Hooded Crows Among the Ancient Ruins of Rome
I’ve got to say that, on our first full day in Rome, Italy, looking for wildlife of any sort was not at the top of our list. We had too many ruins to explore, too much history on which to focus. But there we were, barely out of our hotel when Bob spotted a Hooded Crow as we ascended the steps of Il Vittoriano, just off of Piazza Venezia. Of course, we had to get a record shot for this sighting of a new species.
That had to wait though because we had just corralled another couple of tourists to snap a photo of Bob and me in front of the magnificent monument, and that is when Bob caught a glimpse of a large bird flying towards one of the angel sculptures.
Once determined that we had an acceptable photograph of Bob and me, and thanks given to the other pair, we hastened to zero in on two Hooded Crows that thankfully were still perched nearby.
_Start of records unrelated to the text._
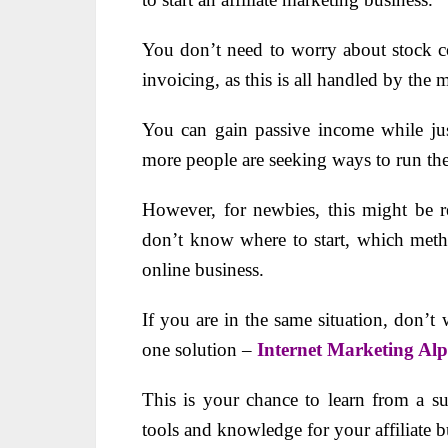
You don’t need to worry about stock co
invoicing, as this is all handled by the 
You can gain passive income while ju
more people are seeking ways to run the
However, for newbies, this might be r
don’t know where to start, which metho
online business.
If you are in the same situation, don’t
one solution –
Internet Marketing Al
This is your chance to learn from a sup
tools and knowledge for your affiliate b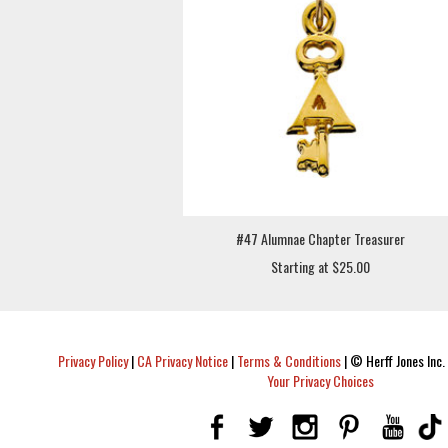
#47 Alumnae Chapter Treasurer
Starting at $25.00
Privacy Policy
|
CA Privacy Notice
|
Terms & Conditions
|
© Herff Jones Inc. 
Your Privacy Choices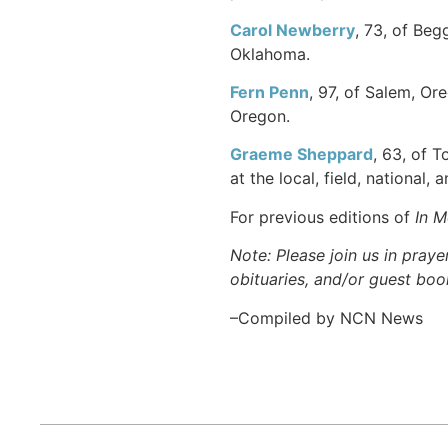
Carol Newberry
, 73, of Be
Oklahoma.
Fern Penn
, 97, of Salem, Or
Oregon.
Graeme Sheppard
, 63, of 
at the local, field, national,
For previous editions of
In 
Note: Please join us in praye
obituaries, and/or guest book
–Compiled by NCN News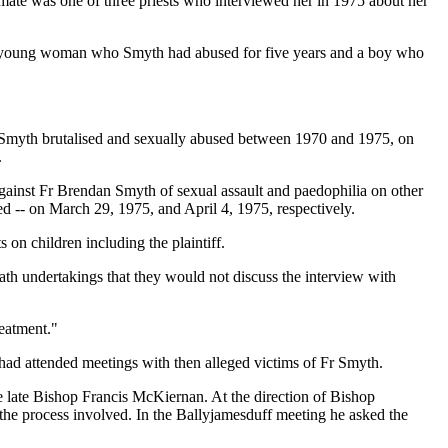
imate was one of three priests who interviewed her in 1975 about her
, a young woman who Smyth had abused for five years and a boy who
ho Smyth brutalised and sexually abused between 1970 and 1975, on
.
 against Fr Brendan Smyth of sexual assault and paedophilia on other
ed -- on March 29, 1975, and April 4, 1975, respectively.
 on children including the plaintiff.
oath undertakings that they would not discuss the interview with
reatment."
had attended meetings with then alleged victims of Fr Smyth.
he late Bishop Francis McKiernan. At the direction of Bishop
the process involved. In the Ballyjamesduff meeting he asked the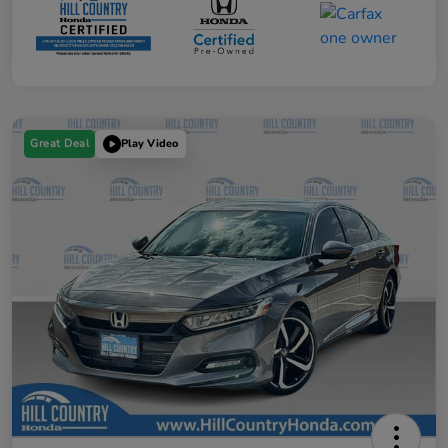
Great Deal
Play Video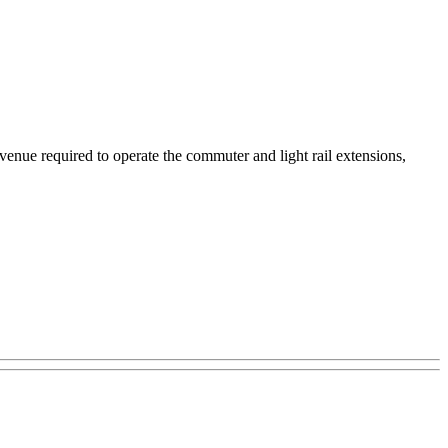
evenue required to operate the commuter and light rail extensions,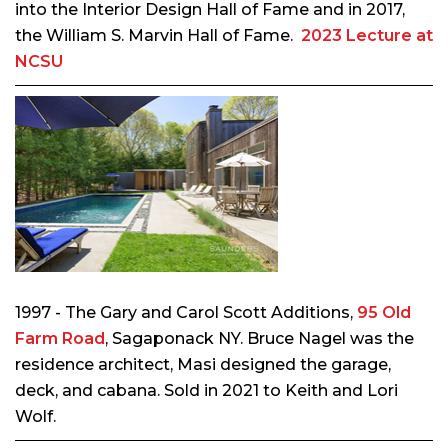
into the Interior Design Hall of Fame and in 2017,
the William S. Marvin Hall of Fame.
2023 Lecture at
NCSU
1997 - The Gary and Carol Scott Additions,
95 Old
Farm Road
, Sagaponack NY. Bruce Nagel was the
residence architect, Masi designed the garage,
deck, and cabana. Sold in 2021 to Keith and Lori
Wolf.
We did not know, offhand, the exact name of the bird species, but could deduce by looking at one that it was some type of crow not unlike the American Crows seen at home.
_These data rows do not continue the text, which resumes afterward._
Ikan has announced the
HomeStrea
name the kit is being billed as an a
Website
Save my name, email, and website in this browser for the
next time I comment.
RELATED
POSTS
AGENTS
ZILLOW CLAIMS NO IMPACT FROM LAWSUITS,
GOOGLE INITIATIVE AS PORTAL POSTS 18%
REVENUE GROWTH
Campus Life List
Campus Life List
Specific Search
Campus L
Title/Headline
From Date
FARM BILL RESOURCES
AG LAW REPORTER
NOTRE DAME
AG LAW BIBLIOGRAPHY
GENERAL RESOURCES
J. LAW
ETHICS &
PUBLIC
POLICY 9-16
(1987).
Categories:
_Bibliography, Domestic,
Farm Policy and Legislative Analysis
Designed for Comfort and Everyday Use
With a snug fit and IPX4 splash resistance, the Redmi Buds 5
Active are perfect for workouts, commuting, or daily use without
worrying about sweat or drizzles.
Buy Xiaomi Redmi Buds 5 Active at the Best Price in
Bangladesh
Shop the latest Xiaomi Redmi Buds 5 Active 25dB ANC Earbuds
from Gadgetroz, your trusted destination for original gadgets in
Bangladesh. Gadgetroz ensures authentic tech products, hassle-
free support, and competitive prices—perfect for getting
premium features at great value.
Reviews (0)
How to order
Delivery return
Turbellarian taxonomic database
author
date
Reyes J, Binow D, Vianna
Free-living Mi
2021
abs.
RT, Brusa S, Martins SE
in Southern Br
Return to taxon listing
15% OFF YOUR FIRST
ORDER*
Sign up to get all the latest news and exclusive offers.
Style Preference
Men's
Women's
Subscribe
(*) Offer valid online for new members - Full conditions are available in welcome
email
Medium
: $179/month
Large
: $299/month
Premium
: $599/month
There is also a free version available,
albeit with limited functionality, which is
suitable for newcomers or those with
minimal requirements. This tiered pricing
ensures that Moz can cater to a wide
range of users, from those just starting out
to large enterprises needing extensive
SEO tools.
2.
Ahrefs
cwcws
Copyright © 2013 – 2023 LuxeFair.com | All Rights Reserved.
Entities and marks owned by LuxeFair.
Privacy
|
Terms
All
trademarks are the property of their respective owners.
The Roman Forum backs onto Il Vittoriano so it was logical to make it the next stop on our self-guided tour. The sprawling ruins of The Forum had us loitering there for hours, and over that period of time, Bob and I took note of several Hooded Crows prowling in amongst the architectural pieces.
When seen from afar, it seemed that the Hooded Crows were finding tidbits to eat within the crevices of the crumbling walls,
and the Crows methodically hopped along the bricks before alighting on the rare bits of grass to search for insects. Omnivores that they are, Hooded Crows will eat almost anything; they are true scavengers.
It was not until a couple of days later that Bob and I had a close encounter with a number of these clever birds. Our visit to Trajan’s Market coincided with lunch time,
so we took a spot on the bleachers that are conveniently placed to allow sightseers a grand view of Trajan’s Market and the Forum of Caesar. Within minutes, a number of Hooded Crows swooped in from the surrounding area to snatch up any crumbs that fell onto the wooden platform.
Because we were pleased to have a closer look at the birds, I made no effort to keep crumbs gathered up but rather scattered them about to gain the attention of even more Hooded Crows.
A Hooded Crow is easily recognized by the colour of its plumage. A shiny black head, wings, tail, throat and bib are in stark contrast to dirty grey feathers on the rest of its body.
As the various birds flew in to glean what crumbs that they could, we were afforded an opportunity to study their behaviour. Hooded Crows like all Corvids are very clever birds. In fact they are not only the most intelligent of birds but also are regarded as in the top tier of intelligent animals.
The Hooded Crows provided great lunchtime entertainment as they jostled for foraging rights there at my feet. Bits of cookie, bread and crackers were easy to fling into the air and resulted in even more action as the birds tried to nab the pieces in mid-air.
At such close quarters, I was struck by the thick, sturdy bill that was not unlike that of a Raven. When the sun glinted in one of the Hooded Crow’s eyes, I could see that the iris was dark brown giving the Crow an air of wisdom.
The Crow’s feet were also black.
The Hooded Crows competed fiercely for the morsels that were scattered on the wooden planks, and when the supply dried up,
they became quite vocal about it. There was no getting around the fact that the Crows were trying to communicate with me, encourage me to give up more of my lunch. With so many vying for the food, they had no opportunity to secret any of it away for later. It was all about taking advantage of the moment.